=== Work to complete ===
Of all the lines in the entries below, give again exactly those starting at the line containing "Identify the document" and ending at the line containing "Document page, 1241x1754 pixels.", both ends included, and no others.
------------------------------------
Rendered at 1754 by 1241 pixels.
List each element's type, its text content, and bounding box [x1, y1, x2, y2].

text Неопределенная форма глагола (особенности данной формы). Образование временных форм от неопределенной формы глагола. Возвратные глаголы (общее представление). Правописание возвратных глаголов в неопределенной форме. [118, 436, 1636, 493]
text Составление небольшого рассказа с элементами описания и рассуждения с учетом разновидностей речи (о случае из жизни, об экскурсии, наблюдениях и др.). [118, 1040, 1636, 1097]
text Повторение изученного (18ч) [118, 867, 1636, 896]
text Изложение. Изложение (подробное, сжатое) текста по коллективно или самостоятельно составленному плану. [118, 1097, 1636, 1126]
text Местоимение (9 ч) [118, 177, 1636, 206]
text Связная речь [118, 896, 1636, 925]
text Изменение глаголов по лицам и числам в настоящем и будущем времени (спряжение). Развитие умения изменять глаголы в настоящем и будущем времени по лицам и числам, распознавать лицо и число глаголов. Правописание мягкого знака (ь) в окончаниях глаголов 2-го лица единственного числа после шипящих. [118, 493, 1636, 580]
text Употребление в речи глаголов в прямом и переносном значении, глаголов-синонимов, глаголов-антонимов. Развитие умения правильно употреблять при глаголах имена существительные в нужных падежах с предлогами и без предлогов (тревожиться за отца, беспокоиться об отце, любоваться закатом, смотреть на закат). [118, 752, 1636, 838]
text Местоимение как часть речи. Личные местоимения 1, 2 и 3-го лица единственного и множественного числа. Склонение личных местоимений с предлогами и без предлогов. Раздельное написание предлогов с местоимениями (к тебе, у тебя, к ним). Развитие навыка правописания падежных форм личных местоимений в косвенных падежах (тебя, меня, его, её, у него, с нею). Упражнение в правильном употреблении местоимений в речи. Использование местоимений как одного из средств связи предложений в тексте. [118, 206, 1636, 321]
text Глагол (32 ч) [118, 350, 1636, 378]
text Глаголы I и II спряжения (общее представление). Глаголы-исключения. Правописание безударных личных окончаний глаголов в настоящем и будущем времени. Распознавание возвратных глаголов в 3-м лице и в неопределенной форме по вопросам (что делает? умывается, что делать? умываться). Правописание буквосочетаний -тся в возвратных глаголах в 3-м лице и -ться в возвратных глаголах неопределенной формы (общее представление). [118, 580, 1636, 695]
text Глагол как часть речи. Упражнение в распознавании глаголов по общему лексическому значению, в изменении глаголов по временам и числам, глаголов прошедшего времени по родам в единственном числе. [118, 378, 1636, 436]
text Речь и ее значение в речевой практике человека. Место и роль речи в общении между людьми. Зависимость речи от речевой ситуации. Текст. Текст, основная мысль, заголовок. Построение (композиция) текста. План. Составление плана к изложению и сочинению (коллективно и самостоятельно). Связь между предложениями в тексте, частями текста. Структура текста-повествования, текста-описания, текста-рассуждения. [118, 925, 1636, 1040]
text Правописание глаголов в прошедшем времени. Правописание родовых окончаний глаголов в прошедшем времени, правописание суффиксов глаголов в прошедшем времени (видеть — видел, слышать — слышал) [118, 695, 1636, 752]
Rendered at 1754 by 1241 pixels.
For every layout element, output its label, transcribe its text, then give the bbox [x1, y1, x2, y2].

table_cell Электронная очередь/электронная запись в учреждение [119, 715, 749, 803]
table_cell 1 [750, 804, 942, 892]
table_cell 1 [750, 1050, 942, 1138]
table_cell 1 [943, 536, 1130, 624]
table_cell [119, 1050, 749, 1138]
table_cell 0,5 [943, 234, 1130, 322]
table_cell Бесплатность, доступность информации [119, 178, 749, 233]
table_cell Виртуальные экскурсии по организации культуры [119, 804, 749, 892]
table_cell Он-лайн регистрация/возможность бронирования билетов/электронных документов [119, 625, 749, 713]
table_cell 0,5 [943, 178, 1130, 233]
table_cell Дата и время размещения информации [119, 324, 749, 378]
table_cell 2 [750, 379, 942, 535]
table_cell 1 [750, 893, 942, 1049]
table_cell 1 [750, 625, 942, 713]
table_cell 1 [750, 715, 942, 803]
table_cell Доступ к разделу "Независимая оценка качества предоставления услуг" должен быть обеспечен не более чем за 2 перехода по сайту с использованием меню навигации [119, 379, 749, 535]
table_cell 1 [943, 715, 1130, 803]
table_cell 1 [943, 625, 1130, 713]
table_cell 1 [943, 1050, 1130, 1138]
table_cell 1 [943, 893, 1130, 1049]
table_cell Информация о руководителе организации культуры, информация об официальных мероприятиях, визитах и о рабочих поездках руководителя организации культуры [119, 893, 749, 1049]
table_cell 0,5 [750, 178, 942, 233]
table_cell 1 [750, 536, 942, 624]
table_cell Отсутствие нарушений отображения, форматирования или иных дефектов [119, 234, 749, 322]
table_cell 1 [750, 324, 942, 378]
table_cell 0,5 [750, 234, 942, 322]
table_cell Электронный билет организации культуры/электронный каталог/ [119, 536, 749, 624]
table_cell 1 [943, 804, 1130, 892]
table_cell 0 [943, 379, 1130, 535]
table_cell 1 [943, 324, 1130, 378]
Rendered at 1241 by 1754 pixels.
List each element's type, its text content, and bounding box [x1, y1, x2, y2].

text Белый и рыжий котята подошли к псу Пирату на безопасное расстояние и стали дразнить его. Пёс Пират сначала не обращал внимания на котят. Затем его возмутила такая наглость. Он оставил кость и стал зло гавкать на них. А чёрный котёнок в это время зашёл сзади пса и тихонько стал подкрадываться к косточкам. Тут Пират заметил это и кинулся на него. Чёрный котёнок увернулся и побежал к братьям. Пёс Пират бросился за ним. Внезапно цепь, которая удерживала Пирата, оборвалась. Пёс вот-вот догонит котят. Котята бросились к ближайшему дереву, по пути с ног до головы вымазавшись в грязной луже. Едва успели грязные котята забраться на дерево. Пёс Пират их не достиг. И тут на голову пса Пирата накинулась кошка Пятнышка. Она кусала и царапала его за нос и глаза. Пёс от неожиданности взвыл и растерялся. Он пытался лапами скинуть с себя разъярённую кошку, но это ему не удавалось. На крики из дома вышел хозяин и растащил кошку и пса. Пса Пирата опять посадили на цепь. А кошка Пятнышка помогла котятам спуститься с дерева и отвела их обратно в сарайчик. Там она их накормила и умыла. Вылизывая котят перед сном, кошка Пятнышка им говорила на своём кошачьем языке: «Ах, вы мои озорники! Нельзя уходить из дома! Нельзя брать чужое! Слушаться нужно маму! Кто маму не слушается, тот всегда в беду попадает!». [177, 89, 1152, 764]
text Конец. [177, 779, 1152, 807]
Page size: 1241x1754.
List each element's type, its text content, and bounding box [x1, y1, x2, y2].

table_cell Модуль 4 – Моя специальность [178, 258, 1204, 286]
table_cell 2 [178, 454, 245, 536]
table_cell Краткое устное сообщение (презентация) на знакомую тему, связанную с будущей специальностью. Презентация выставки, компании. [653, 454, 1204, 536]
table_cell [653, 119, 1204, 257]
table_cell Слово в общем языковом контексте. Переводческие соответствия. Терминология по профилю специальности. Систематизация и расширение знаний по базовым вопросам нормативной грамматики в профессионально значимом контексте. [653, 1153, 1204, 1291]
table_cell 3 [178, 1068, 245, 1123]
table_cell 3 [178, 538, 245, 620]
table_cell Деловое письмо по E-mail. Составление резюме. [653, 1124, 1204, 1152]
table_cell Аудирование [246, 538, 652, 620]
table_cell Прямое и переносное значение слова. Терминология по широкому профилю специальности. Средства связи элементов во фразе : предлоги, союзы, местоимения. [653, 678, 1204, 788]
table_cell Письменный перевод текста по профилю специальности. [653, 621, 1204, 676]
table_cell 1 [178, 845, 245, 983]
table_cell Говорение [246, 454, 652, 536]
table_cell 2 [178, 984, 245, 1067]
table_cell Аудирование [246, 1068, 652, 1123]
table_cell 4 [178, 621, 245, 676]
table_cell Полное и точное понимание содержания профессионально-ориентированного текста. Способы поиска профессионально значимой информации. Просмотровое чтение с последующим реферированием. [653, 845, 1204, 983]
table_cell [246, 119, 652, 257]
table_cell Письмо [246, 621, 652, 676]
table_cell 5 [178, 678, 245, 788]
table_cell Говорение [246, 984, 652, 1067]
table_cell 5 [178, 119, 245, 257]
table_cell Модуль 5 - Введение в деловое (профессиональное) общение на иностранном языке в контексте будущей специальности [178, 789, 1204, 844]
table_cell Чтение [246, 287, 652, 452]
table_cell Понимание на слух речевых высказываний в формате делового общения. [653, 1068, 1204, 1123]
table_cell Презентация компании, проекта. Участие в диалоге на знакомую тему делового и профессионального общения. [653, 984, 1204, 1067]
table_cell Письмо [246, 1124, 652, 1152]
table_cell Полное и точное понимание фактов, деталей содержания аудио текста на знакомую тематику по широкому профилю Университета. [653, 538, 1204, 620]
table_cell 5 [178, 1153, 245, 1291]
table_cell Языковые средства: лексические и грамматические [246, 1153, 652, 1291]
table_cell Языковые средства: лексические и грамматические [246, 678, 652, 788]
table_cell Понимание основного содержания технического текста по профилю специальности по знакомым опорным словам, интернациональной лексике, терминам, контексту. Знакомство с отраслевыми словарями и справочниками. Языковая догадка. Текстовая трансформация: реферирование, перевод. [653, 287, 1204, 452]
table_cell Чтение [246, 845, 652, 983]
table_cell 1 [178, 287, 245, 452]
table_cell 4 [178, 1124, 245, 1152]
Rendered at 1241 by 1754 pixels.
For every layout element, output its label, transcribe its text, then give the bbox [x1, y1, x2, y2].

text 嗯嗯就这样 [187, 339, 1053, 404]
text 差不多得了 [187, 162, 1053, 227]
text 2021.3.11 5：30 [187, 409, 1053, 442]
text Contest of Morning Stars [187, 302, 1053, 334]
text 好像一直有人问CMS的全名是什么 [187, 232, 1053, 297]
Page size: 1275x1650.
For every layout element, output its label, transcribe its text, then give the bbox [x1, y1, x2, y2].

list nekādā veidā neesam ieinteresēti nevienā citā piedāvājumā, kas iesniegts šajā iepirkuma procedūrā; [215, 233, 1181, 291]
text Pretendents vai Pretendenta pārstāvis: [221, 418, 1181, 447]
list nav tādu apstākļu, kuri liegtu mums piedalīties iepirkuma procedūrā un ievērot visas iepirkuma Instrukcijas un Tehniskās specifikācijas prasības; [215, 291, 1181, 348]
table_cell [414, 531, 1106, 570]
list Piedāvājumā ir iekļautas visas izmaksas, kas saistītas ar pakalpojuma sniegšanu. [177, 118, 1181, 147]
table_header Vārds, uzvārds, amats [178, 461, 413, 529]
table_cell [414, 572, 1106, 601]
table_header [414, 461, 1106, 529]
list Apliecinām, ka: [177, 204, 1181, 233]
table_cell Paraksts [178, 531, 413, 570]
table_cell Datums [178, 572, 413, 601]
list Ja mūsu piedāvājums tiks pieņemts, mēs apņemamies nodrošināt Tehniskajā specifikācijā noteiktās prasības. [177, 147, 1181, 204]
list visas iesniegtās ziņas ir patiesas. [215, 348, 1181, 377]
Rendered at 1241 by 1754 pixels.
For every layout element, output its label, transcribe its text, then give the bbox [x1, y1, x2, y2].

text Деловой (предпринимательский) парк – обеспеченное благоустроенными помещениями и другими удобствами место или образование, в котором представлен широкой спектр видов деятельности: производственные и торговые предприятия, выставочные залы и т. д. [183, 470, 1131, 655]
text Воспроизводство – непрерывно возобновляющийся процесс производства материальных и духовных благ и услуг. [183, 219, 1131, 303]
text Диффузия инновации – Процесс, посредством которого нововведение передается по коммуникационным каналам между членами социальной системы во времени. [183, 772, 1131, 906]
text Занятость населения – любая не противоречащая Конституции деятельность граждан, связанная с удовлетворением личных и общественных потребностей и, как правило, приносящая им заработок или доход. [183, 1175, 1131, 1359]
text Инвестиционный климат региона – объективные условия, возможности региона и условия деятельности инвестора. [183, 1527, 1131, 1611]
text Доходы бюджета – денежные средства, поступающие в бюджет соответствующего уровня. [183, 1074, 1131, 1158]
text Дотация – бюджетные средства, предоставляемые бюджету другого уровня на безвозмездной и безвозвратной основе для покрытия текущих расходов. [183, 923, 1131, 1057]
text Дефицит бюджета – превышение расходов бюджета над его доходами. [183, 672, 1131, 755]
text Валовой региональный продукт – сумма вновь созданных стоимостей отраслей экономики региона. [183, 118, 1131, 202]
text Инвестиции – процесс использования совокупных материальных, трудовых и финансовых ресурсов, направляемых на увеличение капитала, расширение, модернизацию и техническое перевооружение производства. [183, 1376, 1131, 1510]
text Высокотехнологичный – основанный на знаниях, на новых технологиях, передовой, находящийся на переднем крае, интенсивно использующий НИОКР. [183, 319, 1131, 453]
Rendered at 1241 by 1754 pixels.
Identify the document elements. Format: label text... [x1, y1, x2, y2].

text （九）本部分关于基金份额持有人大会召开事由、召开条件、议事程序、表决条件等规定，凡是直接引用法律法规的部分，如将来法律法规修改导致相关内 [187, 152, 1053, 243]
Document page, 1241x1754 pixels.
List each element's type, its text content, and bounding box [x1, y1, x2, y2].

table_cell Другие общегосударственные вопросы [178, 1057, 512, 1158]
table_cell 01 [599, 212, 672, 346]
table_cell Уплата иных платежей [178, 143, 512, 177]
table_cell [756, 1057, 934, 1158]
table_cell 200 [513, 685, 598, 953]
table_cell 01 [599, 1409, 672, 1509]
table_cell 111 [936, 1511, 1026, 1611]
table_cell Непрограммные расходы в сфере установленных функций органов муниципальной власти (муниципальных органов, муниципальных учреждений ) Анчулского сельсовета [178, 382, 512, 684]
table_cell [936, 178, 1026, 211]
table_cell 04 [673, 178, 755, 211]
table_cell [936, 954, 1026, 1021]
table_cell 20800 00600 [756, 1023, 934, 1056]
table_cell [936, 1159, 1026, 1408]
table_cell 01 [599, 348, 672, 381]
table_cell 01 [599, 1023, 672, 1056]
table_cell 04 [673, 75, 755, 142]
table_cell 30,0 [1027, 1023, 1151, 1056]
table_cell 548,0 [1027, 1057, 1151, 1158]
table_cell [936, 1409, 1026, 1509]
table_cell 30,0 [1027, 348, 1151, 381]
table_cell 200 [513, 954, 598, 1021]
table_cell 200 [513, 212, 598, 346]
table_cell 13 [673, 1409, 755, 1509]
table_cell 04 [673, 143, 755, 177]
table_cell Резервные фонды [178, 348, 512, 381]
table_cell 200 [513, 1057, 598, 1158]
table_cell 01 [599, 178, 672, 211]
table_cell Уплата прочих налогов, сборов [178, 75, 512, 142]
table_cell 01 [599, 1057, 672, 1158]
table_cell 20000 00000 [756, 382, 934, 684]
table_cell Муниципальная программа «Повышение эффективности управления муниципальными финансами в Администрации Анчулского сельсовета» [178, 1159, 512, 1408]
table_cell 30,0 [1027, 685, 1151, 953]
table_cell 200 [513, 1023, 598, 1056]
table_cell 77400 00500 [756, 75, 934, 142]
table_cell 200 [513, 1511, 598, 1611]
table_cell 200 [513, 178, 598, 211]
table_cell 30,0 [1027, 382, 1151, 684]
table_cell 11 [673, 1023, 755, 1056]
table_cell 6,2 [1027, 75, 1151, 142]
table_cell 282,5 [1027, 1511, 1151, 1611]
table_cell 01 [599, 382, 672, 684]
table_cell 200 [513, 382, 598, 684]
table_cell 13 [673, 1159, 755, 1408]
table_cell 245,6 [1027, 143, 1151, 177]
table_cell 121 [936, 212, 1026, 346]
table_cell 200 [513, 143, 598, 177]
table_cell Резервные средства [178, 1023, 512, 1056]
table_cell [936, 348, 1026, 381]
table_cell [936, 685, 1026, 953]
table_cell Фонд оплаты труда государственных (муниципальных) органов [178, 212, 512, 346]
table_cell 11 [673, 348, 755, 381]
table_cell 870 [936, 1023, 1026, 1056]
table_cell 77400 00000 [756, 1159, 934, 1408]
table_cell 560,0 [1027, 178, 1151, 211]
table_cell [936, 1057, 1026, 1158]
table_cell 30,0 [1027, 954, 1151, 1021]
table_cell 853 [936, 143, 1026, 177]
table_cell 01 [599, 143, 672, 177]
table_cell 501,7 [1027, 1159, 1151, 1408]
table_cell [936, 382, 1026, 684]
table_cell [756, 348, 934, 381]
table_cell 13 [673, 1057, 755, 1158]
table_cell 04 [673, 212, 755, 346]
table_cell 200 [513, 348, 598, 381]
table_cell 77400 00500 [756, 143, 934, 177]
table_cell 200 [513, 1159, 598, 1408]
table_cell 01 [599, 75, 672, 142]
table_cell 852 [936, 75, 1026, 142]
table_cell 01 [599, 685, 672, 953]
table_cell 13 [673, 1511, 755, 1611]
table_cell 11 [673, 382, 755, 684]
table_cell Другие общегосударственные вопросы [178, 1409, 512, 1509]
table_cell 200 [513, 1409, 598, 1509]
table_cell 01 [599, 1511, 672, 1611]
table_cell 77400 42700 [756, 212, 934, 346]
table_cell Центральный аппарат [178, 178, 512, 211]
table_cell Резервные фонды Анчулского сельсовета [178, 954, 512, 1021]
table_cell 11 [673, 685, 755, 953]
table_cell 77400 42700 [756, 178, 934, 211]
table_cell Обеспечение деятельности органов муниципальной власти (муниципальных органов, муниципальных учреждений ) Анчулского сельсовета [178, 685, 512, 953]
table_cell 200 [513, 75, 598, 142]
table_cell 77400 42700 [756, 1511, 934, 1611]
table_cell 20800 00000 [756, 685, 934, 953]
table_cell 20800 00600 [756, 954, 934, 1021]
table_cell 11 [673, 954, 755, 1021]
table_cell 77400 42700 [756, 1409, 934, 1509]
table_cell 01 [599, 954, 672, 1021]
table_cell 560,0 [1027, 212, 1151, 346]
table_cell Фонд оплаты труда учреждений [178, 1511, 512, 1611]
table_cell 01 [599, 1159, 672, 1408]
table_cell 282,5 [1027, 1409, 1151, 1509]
------------------------------------
=== Task answer ===
Identify the document elements. Format: label text... [x1, y1, x2, y2].

text （九）本部分关于基金份额持有人大会召开事由、召开条件、议事程序、表决条件等规定，凡是直接引用法律法规的部分，如将来法律法规修改导致相关内 [187, 152, 1053, 243]
Document page, 1241x1754 pixels.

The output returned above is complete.